I was considering that since they are still in school, they won't be getting 10-12 hour days for recording. Unless I'm wrong... maybe their school is allowing them to spend the entire day each day working on their project? I would figure they still have classes they need to attend during the day though, just my thought.
 
No school! :D We pretty much just have to make some sort of presentation about our project.
Jeffro good points with the timing and the tracking. The rhythm guitarist/vocalist is a bit of a perfectionist so a buffer is definitely a good thing. He has done 15 vocal takes back to back. And I agree that straight samples never sound right. With the toms there will be a good amount in the overheads. The kick samples will just be to add some beef and thwack to a mediocre bass drum.
 
Thank you! Its a pretty excellent program I must say. When the time comes I may be flooding the MP3 mixing clinic.
 
OK, what am I missing here.

From what I understand, you want to take the time to record samples from the same drums that will be triggering those samples? Why don't you just record the drums, then?

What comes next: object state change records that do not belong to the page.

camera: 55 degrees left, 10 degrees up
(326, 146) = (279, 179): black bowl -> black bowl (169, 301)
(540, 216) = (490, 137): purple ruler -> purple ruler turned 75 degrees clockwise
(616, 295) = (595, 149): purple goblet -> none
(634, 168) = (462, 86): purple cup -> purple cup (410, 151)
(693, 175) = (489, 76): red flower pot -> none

This really makes no sense to me, but I have a feeling I misunderstood what's going on.


It's not you, it's me. :eek:

:D
 
RAMI-Basically I have a limited number of inputs and mics. For example I do not have enough inputs to record an inside kick mic and a sub kick. However, I can augment the sound of a subkick later. I will record triggers on the toms to a separate field recorder and then align with the overheads to compensate for drift. The actual tracks being recorded are stereo overheads, snare, kick, and a room mic. So the majority of the sound will not be samples.
 
RAMI-Basically I have a limited number of inputs and mics. For example I do not have enough inputs to record an inside kick mic and a sub kick. However, I can augment the sound of a subkick later. I will record triggers on the toms to a separate field recorder and then align with the overheads to compensate for drift. The actual tracks being recorded are stereo overheads, snare, kick, and a room mic. So the majority of the sound will not be samples.

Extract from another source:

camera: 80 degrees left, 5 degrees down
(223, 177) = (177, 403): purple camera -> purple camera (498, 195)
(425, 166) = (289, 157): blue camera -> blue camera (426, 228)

Ah, OK. So, I wasn't that far out in left field, but now I understand your reasoning. Man, I'd still look into getting more inputs if possible. Or forget about sub-kicks and batter side, etc....But that's just my opinion.

Also, and this is more of a question than a statement because I really don't know. But, generally speaking, won't the overheads and room mics cause problems when one uses samples? The reason I ask is because you can't replace samples in the overheads and room mic. So, won't the drums sound different in the overheads if the individual drums are going to be replaced by other sounds?

I know that in your case, it might work since your samples will be the same drums. But I wonder how it works when using other samples.